Ekber Şah, biraz bu tehdidin, biraz İmam’ın sarayda yüksek mevkilerde bulunan bağlılarının yaptıkları telkinlerin, biraz da gördüğü bir rüyanın tesiri ile sapkınlıktaki ısrarını hafifletti. Ama tam manasıyla Allah ve Rasulü’nün yoluna da girmedi. İmam-ı Rabbanî’nin ikazından çok kısa bir süre sonra hastalanıp konuşamaz hale geldi. Oğulları arasında taht kavgası başladı ve bunlardan Selim Cihangir saltanatı ele geçirdi. Cihangir Şah, babasının uygulamalarını beğenmiyordu. Hz. İmam’ın işi biraz kolaylaşacak gibiydi.
Öyle de oldu. Cihangir Şah döneminde Serhend’de aralıksız on beş yıla yakın sürdürülen irşat çalışmalarıyla İmam-ı Rabbanî’nin bağlıları ve talebeleri çoğaldı. Onların gayretiyle Hindistan’ın her köşesinde Ehl-i Sünnet itikadı yeniden canlandı. Şeyh Bâki Billah’ın müjdesi gerçekleşmiş, İslâm bahçesine bahar gelmişti.

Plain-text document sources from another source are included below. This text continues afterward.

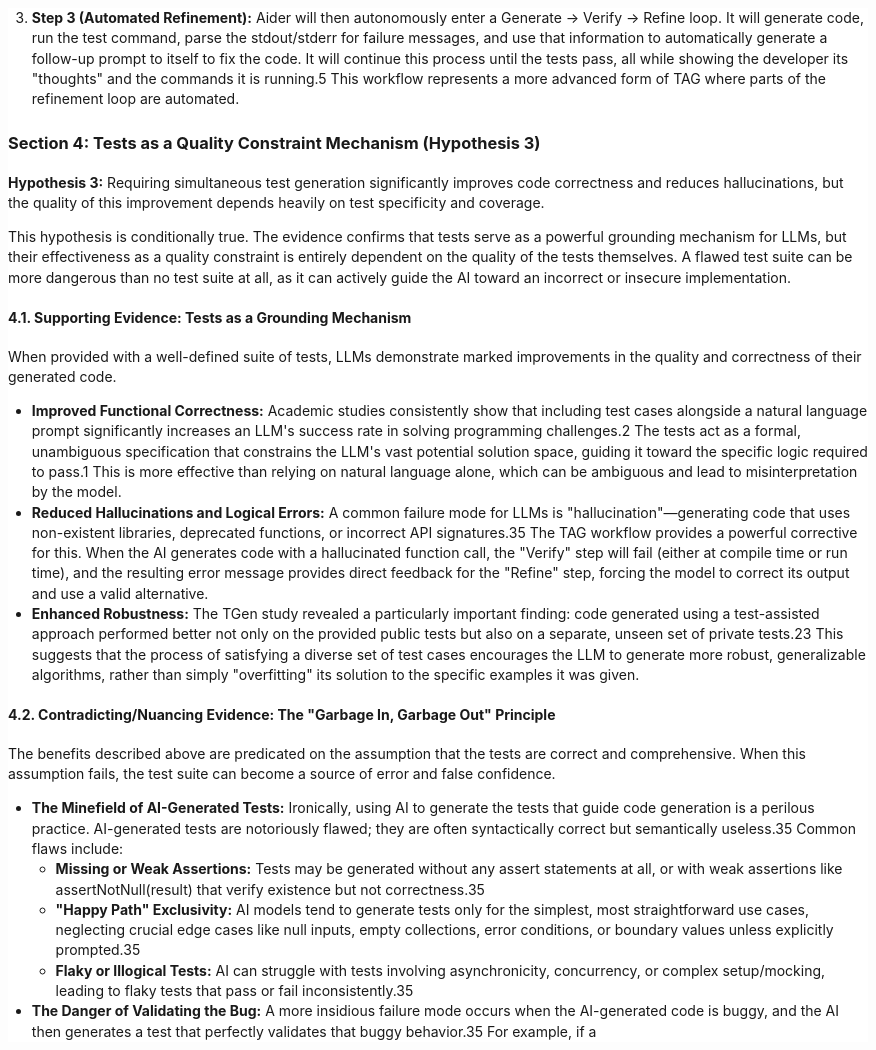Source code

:  3. **Step 3 (Automated Refinement):** Aider will then autonomously enter a Generate \-\> Verify \-\> Refine loop. It will generate code, run the test command, parse the stdout/stderr for failure messages, and use that information to automatically generate a follow-up prompt to itself to fix the code. It will continue this process until the tests pass, all while showing the developer its "thoughts" and the commands it is running.5 This workflow represents a more advanced form of TAG where parts of the refinement loop are automated.

### **Section 4: Tests as a Quality Constraint Mechanism (Hypothesis 3\)**

**Hypothesis 3:** Requiring simultaneous test generation significantly improves code correctness and reduces hallucinations, but the quality of this improvement depends heavily on test specificity and coverage.

This hypothesis is conditionally true. The evidence confirms that tests serve as a powerful grounding mechanism for LLMs, but their effectiveness as a quality constraint is entirely dependent on the quality of the tests themselves. A flawed test suite can be more dangerous than no test suite at all, as it can actively guide the AI toward an incorrect or insecure implementation.

#### **4.1. Supporting Evidence: Tests as a Grounding Mechanism**

When provided with a well-defined suite of tests, LLMs demonstrate marked improvements in the quality and correctness of their generated code.

- **Improved Functional Correctness:** Academic studies consistently show that including test cases alongside a natural language prompt significantly increases an LLM's success rate in solving programming challenges.2 The tests act as a formal, unambiguous specification that constrains the LLM's vast potential solution space, guiding it toward the specific logic required to pass.1 This is more effective than relying on natural language alone, which can be ambiguous and lead to misinterpretation by the model.
- **Reduced Hallucinations and Logical Errors:** A common failure mode for LLMs is "hallucination"—generating code that uses non-existent libraries, deprecated functions, or incorrect API signatures.35 The TAG workflow provides a powerful corrective for this. When the AI generates code with a hallucinated function call, the "Verify" step will fail (either at compile time or run time), and the resulting error message provides direct feedback for the "Refine" step, forcing the model to correct its output and use a valid alternative.
- **Enhanced Robustness:** The TGen study revealed a particularly important finding: code generated using a test-assisted approach performed better not only on the provided public tests but also on a separate, unseen set of private tests.23 This suggests that the process of satisfying a diverse set of test cases encourages the LLM to generate more robust, generalizable algorithms, rather than simply "overfitting" its solution to the specific examples it was given.

#### **4.2. Contradicting/Nuancing Evidence: The "Garbage In, Garbage Out" Principle**

The benefits described above are predicated on the assumption that the tests are correct and comprehensive. When this assumption fails, the test suite can become a source of error and false confidence.

- **The Minefield of AI-Generated Tests:** Ironically, using AI to generate the tests that guide code generation is a perilous practice. AI-generated tests are notoriously flawed; they are often syntactically correct but semantically useless.35 Common flaws include:
  - **Missing or Weak Assertions:** Tests may be generated without any assert statements at all, or with weak assertions like assertNotNull(result) that verify existence but not correctness.35
  - **"Happy Path" Exclusivity:** AI models tend to generate tests only for the simplest, most straightforward use cases, neglecting crucial edge cases like null inputs, empty collections, error conditions, or boundary values unless explicitly prompted.35
  - **Flaky or Illogical Tests:** AI can struggle with tests involving asynchronicity, concurrency, or complex setup/mocking, leading to flaky tests that pass or fail inconsistently.35
- **The Danger of Validating the Bug:** A more insidious failure mode occurs when the AI-generated code is buggy, and the AI then generates a test that perfectly validates that buggy behavior.35 For example, if a  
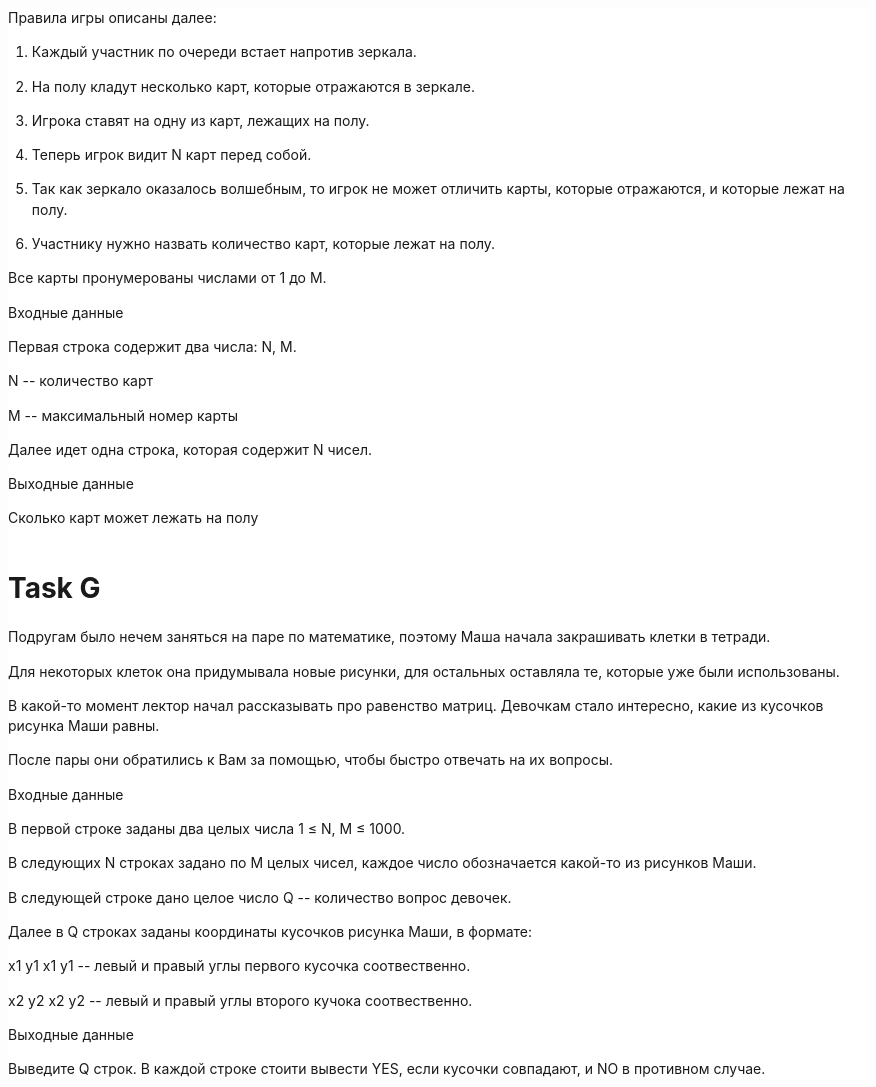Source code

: Правила игры описаны далее:

1) Каждый участник по очереди встает напротив зеркала.

2) На полу кладут несколько карт, которые отражаются в зеркале.

3) Игрока ставят на одну из карт, лежащих на полу.

4) Теперь игрок видит N карт перед собой.

5) Так как зеркало оказалось волшебным, то игрок не может отличить карты, которые отражаются, и которые лежат на полу.

6) Участнику нужно назвать количество карт, которые лежат на полу.

Все карты пронумерованы числами от 1 до M.

Входные данные

Первая строка содержит два числа: N, M.

N -- количество карт

M -- максимальный номер карты

Далее идет одна строка, которая содержит N чисел.

Выходные данные

Сколько карт может лежать на полу


# Task G

Подругам было нечем заняться на паре по математике, поэтому Маша начала закрашивать клетки в тетради.

Для некоторых клеток она придумывала новые рисунки, для остальных оставляла те, которые уже были использованы.

В какой-то момент лектор начал рассказывать про равенство матриц. Девочкам стало интересно, какие из кусочков рисунка Маши равны.

После пары они обратились к Вам за помощью, чтобы быстро отвечать на их вопросы.

Входные данные

В первой строке заданы два целых числа 1 ≤ N, M ≤ 1000.

В следующих N строках задано по M целых чисел, каждое число обозначается какой-то из рисунков Маши.

В следующей строке дано целое число Q -- количество вопрос девочек.

Далее в Q строках заданы координаты кусочков рисунка Маши, в формате:

x1 y1 x1 y1 -- левый и правый углы первого кусочка соотвественно.

x2 y2 x2 y2 -- левый и правый углы второго кучока соотвественно.

Выходные данные

Выведите Q строк. В каждой строке стоити вывести YES, если кусочки совпадают, и NO в противном случае.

Hz. İmam, Hindistan dışında Türkistan, Horasan, Hicaz, Yemen, Anadolu ve Şam bölgelerine de en seçkin halifelerini gönderdi, oralardaki insanların hidayetine vesile oldu. Artık ulema ve meşayıhtan zatlar da yola koyuluyor, İmam-ı Rabbanî’nin sohbet ve derslerinden istifade için dünyanın dört bir yanından Serhend’e akıyordu. Cemaat o kadar çoğalmıştı ki dönemin eşrafı ve devlet adamları dahi izdiham sebebiyle Hz. İmam’ı ziyarette güçlük çekiyordu.